When I get back from Clickhouse to Postgres, I am always shocked. Like, what it is doing for some minutes importing this 20G dump? Shouldn't it take seconds?

joshstrange a day ago | parent [-]

Every time I use Clickhouse I want blow my brains out, especially knowing that Postgres exists. I’m not saying Clickhouse doesn’t have its place or that Postgres can do everything that Clickhouse can.

What I am saying is that I really dislike working in Clickhouse with all of the weird foot guns. Unless you are using it in a very specific, and in my opinion, limited way, it feels worse than Postgres in every way.

mdaniel 20 hours ago | parent | next [-]

Anything in my life that uses Zookeeper or its dumbass etcd friend means I'm going to have a real bad time. I am thankful they're at least shipping their own ZK-ish but it seems to have fallen into the same trap as etcd, where membership has to be managed like the precious little pets that they are https://clickhouse.com/docs/guides/sre/keeper/clickhouse-kee...

jiggawatts 17 hours ago | parent [-]

Zookeeper in the only clustering product I’ve ever used that actively refused to start a cluster after an all-nodes stop/start.

It blows my mind that a high availability system would purposefully prevent availability as a “feature”.

sciurus 40 minutes ago | parent [-]

Although this is oversimplifying things [0], in the face of partitions zookeeper emphasizes consistency over availability.

[0] https://martin.kleppmann.com/2015/05/11/please-stop-calling-...

valyala 4 hours ago | parent | prev | next [-]

Just don't use ClickHouse for OLTP tasks. ClickHouse is an analytical database, which isn't optimized for transactional workloads. Keep calm and use Postgresql for OLTP, and ClickHouse for OLAP.

atemerev a day ago | parent | prev [-]

I mostly need analytics, all data is immutable and append-only.

joshstrange a day ago | parent [-]

And that’s exactly the limited-ness I’m talking about. If that works for you, Clickhouse is amazing. For things like logs I can 100% see the value.

Other data that is ETL’d and might need to update? That sucks.

edmundsauto a day ago | parent | next [-]

There are design patterns / architectures that data engineers often employ to make this less "sucky". Data modeling is magical! (Specifically talking about things like datelist and cumulative tables)

slt2021 19 hours ago | parent | prev | next [-]

you are doing data warehousing wrong, need to learn basics of data warehousing best practices.

Data Warehouse consists of Slowly Changing Dimensions and Facts. none of these require updates

atemerev 20 hours ago | parent | prev [-]

If you can afford rare, batched updates, it sucks much less.

Anyway, yes, if your data is highly mutable, or you cannot do batch writes, then yes, Clickhouse is a wrong choice. Otherwise... it is _really_ hard to ignore 50x (or more) speedup.

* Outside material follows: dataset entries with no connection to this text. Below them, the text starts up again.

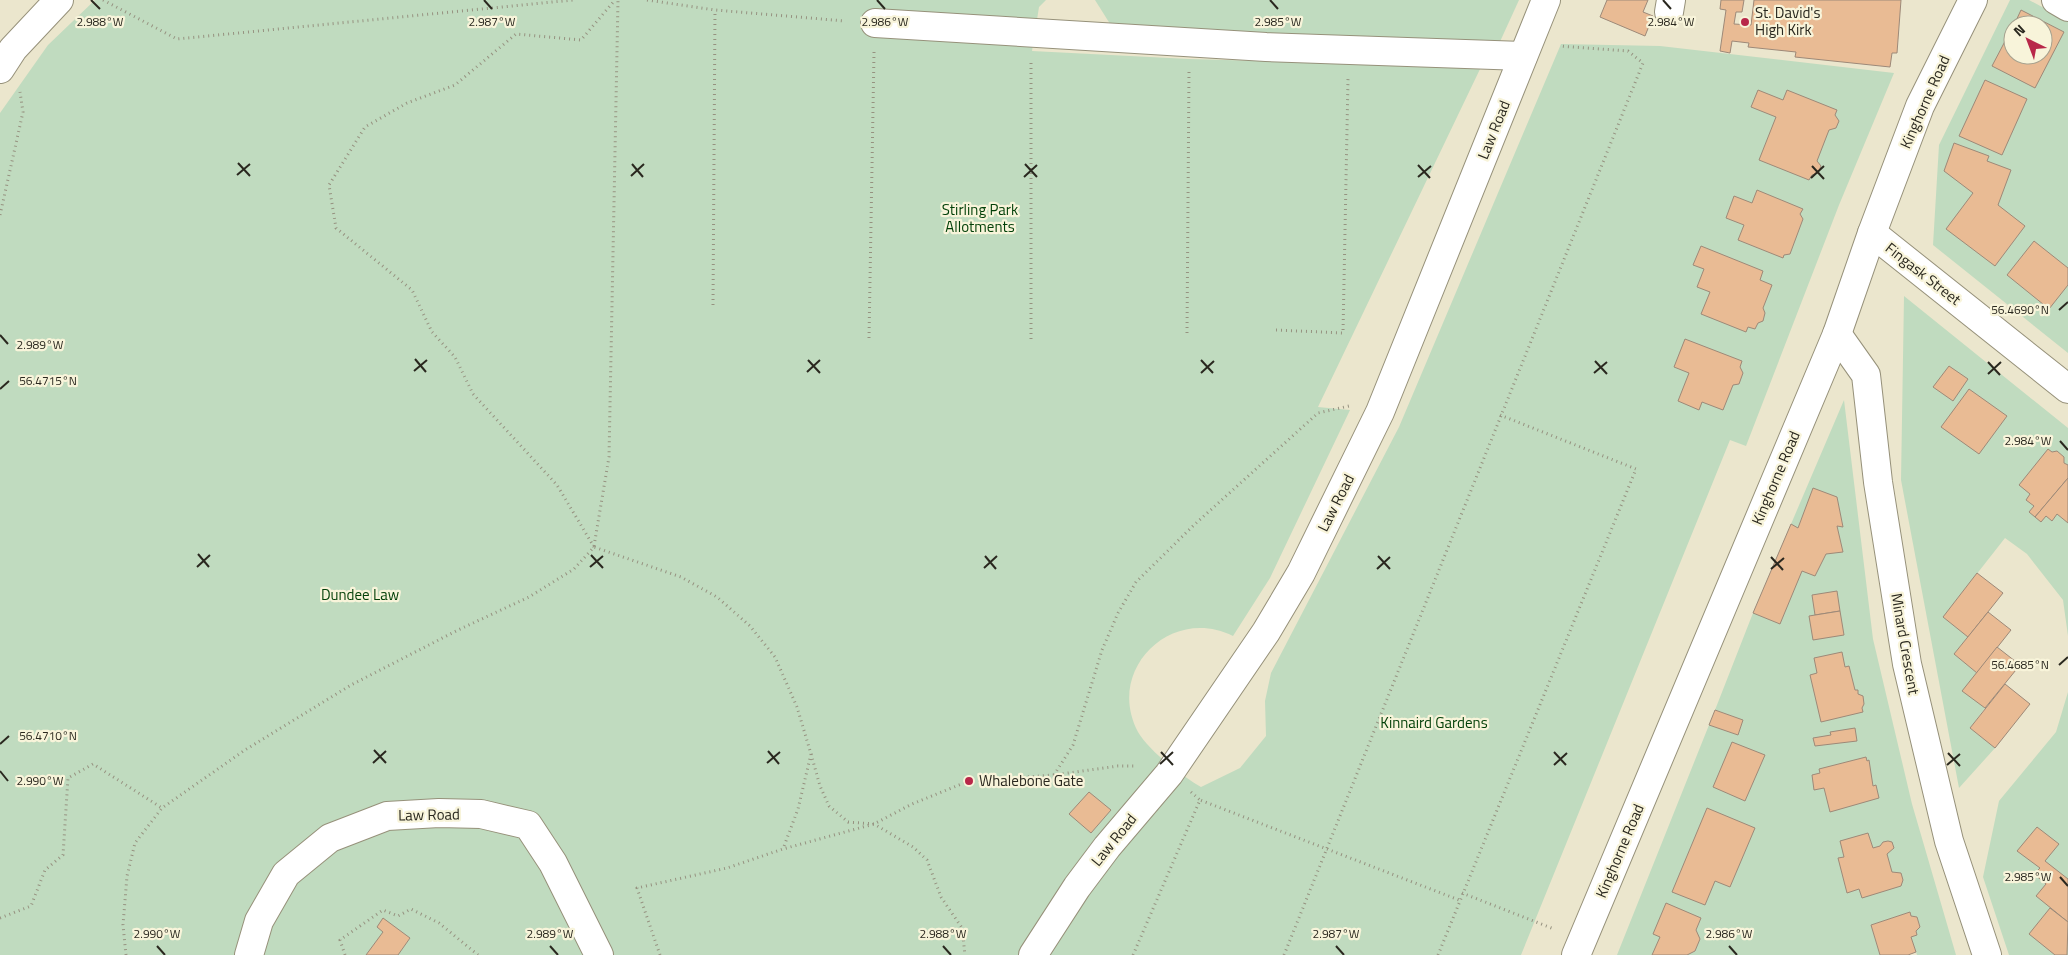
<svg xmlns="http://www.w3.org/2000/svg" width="2068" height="955" viewBox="0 0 2068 955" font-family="'Titillium Web',sans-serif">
<rect width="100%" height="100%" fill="#ebe6cd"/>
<g fill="#c0dbbf" fill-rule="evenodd">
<path d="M95 0H1046L1039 7 1032 51 1189 59 1481 67 1318 407 1350 410 1270 578 1233 636C1171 605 1105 670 1138 732 1149 751 1182 776 1201 787L1240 768 1266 736 1265 701 1271 673 1399 427 1561 44 1660 46 1894 73 1839 205 1746 446 1730 440 1521 955H0V113L48 45Z"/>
<path d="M1095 0H1519L1498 46 1112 27Z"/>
<path d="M2010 0H2029L2068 21V353L1933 245 1939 145ZM2013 25H2043V55H2013Z"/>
<path d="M1904 296 2068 428V636L2063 600 2027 554 2005 538 1943 617 1968 637 1954 654 1977 673 1963 691 1985 708 1970 728 1995 748 1959 788 1901 480Z"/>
<path d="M1844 400 1873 639 1912 804 1956 955H1917L1911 937 1917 935 1916 931 1920 926 1917 917 1911 916 1910 912 1871 925 1880 955H1617L1709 725 1738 735 1743 720 1715 710 1753 613Z"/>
<path d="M2068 692V955H2009L1983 877 1999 801 2056 732Z"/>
</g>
<g fill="#e9bb94" stroke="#9d8978">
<path d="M1607 0H1648L1643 12 1653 16 1645 36 1600 17Z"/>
<path d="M1721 0H1744L1742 12H1736L1734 24 1751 25 1754 0H1901L1897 53H1892L1890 67 1795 57 1796 52 1748 47 1749 43 1732 41 1730 53 1720 51 1726 10 1720 9Z"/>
<path d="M2021 10 2064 32 2035 88 1992 66 2013 26V55H2043V25H2014Z"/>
<path d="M1985 80 2027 99 2002 155 1959 136Z"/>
<path d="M1758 90 1783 100 1787 90 1837 110 1835 115 1839 121 1836 128 1829 130 1817 161 1821 166 1818 173 1812 175 1809 180 1759 160 1776 117 1751 107Z"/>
<path d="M1954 143 1989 156 1987 161 2011 170 1998 205 2025 226 1995 266 1946 229 1973 193 1944 171Z"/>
<path d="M1757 190 1803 209 1800 214 1803 219 1790 254 1784 255 1783 258 1738 240 1744 225 1726 218 1734 196 1752 203Z"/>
<path d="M2034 241 2068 268V285L2049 309 2007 275Z"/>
<path d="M1701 246 1763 271 1760 280 1772 285 1763 308 1765 313 1763 321 1758 323 1755 329 1748 327 1746 332 1701 314 1710 292 1697 287 1704 269 1693 265Z"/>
<path d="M1685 339 1742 361 1740 367 1743 373 1739 384 1733 385 1723 410 1702 402 1699 410 1678 401 1689 373 1674 367Z"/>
<path d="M1949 366 1968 379 1953 401 1933 387Z"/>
<path d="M1969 389 2007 416 1979 454 1941 427Z"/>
<path d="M2048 449 2052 452 2057 451 2064 457V463L2068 465V478L2035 517 2029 512 2034 506 2026 500 2030 494 2019 485Z"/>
<path d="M2068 478V523L2057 514 2052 521 2046 516 2041 522 2035 517Z"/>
<path d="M1813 488 1837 497 1843 527 1837 526 1843 552 1826 554 1815 576 1802 571 1780 624 1753 613 1791 524 1798 528Z"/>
<path d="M1977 573 2003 593 1968 637 1943 617Z"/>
<path d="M1837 591 1840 611 1815 615 1812 595Z"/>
<path d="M1840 611 1844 635 1813 640 1809 616Z"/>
<path d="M1988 612 2011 630 1977 673 1954 654Z"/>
<path d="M1997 647 2020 665 1985 708 1962 691Z"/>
<path d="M1842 652 1845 667 1849 666 1855 690H1858V694L1863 696 1864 704 1862 708 1863 712 1821 722 1810 675 1817 673 1814 658Z"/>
<path d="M2005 684 2030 704 1995 748 1970 728Z"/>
<path d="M1715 710 1743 720 1738 735 1709 725Z"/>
<path d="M1855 728 1857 741 1815 746 1813 738 1831 735 1830 732Z"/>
<path d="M1732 742 1765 755 1745 801 1713 787Z"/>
<path d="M1866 757 1867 761 1869 760 1873 786 1876 785 1879 798 1830 812 1824 788 1814 790 1812 775 1820 773 1819 769Z"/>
<path d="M1089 792 1111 810 1091 833 1069 814Z"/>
<path d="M1707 808 1755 828 1730 887 1715 881 1705 905 1672 892Z"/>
<path d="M2037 827 2059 844 2045 861 2068 879V922L2036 896 2046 884 2034 874 2040 868 2017 851Z"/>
<path d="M1868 833 1873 848 1880 846 1883 842 1888 841 1892 842 1894 848 1887 854 1892 872 1901 873 1903 880 1901 886 1862 898 1859 889 1847 893 1838 858 1844 857 1840 841Z"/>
<path d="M1666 903 1701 918 1696 930 1700 939 1695 951 1687 955H1652L1660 937 1653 934Z"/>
<path d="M2050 908 2068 922 2067 955H2055L2029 934Z"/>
<path d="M1910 912 1911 916 1917 917 1920 927 1916 931 1917 935 1911 937 1916 952 1908 955H1880L1871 925Z"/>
<path d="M383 918 410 938 398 955H366L383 932 377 927Z"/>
</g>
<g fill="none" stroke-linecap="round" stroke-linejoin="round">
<g stroke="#96917a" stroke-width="30">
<g id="minor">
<path d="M2056 0 2068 7"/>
<path d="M1669 12 1671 0"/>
<path d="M875 23 1266 47 1523 56"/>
<path d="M0 69 13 49 59 0"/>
<path d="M1872 233 2068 389"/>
<path d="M1837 334 1866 375 1878 482 1907 664 1949 841 1987 955"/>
<path d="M249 955 259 921 286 874 330 838 387 816 439 813 481 814 528 825 553 863 599 955"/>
<path d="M1033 955 1077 887 1107 847 1169 774 1266 632 1301 573 1380 412 1546 0"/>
<path d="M1576 955 1837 334 1872 233 1920 106 1973 0"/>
</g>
</g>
<g stroke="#969280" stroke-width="3" stroke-dasharray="1 4" stroke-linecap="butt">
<path d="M103 0 177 39 573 0"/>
<path d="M647 0 715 10 845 21"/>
<path d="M1031 63V341"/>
<path d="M0 215 23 112 20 92"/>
<path d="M713 305 715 10"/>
<path d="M1276 330 1343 333 1348 79"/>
<path d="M1187 333 1189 71"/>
<path d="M869 338 874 52"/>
<path d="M594 546 609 457 618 0"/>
<path d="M594 547 557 485 473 394 455 357 432 332 412 290 336 228 329 185 365 127 407 103 455 85 516 34 581 40 615 0"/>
<path d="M811 754 820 786 829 806 848 822 874 824 913 847 927 860 941 897 962 928 965 955"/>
<path d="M1054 775 1073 745 1102 650 1118 613 1136 582 1194 525 1318 413 1349 406"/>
<path d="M1191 792 1200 800"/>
<path d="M1462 893 1554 929"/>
<path d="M0 918 31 906 45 870 63 855 68 778 93 764 162 808"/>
<path d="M126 955 123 925 127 876 135 843 162 808 245 750 351 685 458 630 529 597 574 569 594 547 681 577 717 597 750 626 775 657 797 707 811 754 798 809 783 849"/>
<path d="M345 955 340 940 383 910 398 916 411 909 439 923 478 955"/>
<path d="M660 955 637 888 727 868 783 849 874 824 912 804 969 781 1054 775 1118 766H1136"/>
<path d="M1133 955 1200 800 1459 900"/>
<path d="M1284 955 1643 63 1628 51 1559 46"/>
<path d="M1438 955 1636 469 1500 415"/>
</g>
<use href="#minor" stroke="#fff" stroke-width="28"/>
</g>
<path fill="none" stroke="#2a281f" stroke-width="2" d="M91 0 100 9M484 0 492 9M877 0 885 9M1270 0 1278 9M1663 0 1671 9M238 163 250 176M632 164 643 177M1025 164 1037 177M1418 165 1430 178M1812 166 1824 179M237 175 250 164M631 176 644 164M1024 177 1037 165M1418 177 1431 166M1811 178 1824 166M2059 310 2068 302M0 335 8 344M415 359 426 372M808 360 820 373M1201 360 1213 373M1595 361 1607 374M1988 362 2000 375M414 371 427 360M807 372 820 360M1201 373 1214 361M1594 373 1607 362M1988 374 2001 362M0 389 9 381M2060 441 2068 450M198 554 209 567M591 555 603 568M985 556 996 569M1378 556 1390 569M1771 557 1783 570M197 567 210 555M590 567 603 556M984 568 997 556M1377 569 1390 557M1771 569 1784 558M2059 665 2068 657M0 744 9 736M374 750 386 763M768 751 779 764M1161 752 1173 765M1554 752 1566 765M1948 753 1960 766M373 763 386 751M767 763 780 752M1160 764 1173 752M1554 765 1567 753M1947 765 1960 754M0 771 8 781M2060 877 2068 886M157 946 165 955M550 946 558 955M943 946 951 955M1336 946 1344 955M1729 946 1737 955"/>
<g fill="#b82749" stroke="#f8f4da" stroke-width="2">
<circle cx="1745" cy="22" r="5"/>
<circle cx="969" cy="781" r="5"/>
</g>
<g text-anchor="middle" stroke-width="4.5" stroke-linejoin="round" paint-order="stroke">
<g font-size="15" fill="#2a281f" stroke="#f8f4da" text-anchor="start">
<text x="1755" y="18">St. David's<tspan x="1755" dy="17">High Kirk</tspan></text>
<text x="979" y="786">Whalebone Gate</text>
</g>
<g font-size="15" fill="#2a281f" stroke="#f8f4da">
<text transform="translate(1925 102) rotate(-66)" y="5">Kinghorne Road</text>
<text transform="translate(1494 130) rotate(-68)" y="5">Law Road</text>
<text transform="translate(1923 274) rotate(38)" y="5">Fingask Street</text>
<text transform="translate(1776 478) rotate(-67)" y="5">Kinghorne Road</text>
<text transform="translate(1336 503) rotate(-63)" y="5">Law Road</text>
<text transform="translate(1905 644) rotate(80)" y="5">Minard Crescent</text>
<text transform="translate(429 815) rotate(-1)" y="5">Law Road</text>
<text transform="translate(1114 840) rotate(-51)" y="5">Law Road</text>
<text transform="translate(1620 851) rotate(-67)" y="5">Kinghorne Road</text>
</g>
<g font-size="15" fill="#003f07" stroke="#f8f4da">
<text x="980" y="215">Stirling Park<tspan x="980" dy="17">Allotments</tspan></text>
<text x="360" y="600">Dundee Law</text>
<text x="1434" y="728">Kinnaird Gardens</text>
</g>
</g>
<g font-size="12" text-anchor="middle" fill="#2a281f" stroke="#f8f4da" stroke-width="4.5" stroke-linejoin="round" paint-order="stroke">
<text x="100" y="26">2.988°W</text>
<text x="492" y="26">2.987°W</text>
<text x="885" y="26">2.986°W</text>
<text x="1278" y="26">2.985°W</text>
<text x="1671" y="26">2.984°W</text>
<text x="2020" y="314">56.4690°N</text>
<text x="40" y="349">2.989°W</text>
<text x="48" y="385">56.4715°N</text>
<text x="2028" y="445">2.984°W</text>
<text x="2020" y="669">56.4685°N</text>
<text x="48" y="740">56.4710°N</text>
<text x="40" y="785">2.990°W</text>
<text x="2028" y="881">2.985°W</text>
<text x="157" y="938">2.990°W</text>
<text x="550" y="938">2.989°W</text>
<text x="943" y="938">2.988°W</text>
<text x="1336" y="938">2.987°W</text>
<text x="1729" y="938">2.986°W</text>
</g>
<g transform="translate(2028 40) rotate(318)"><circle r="24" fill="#f8f4da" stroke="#a6a28f"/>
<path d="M0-4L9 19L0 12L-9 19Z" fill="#b82749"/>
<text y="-8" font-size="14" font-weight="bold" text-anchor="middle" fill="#2a281f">N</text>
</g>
</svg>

Logs, events, metrics, rarely updated things like phone numbers or geocoding, archives, embeddings... Whoooop — it slurps entire Reddit in 48 seconds. Straight from S3. Magic.

If you still want really fast analytics, but have more complex scenarios and/or data loading practices, there's also Kinetica... if you can afford the price. For tiny datasets (a few terabytes), DuckDB might be a great choice too. But Postgres is usually a wrong thing to make work.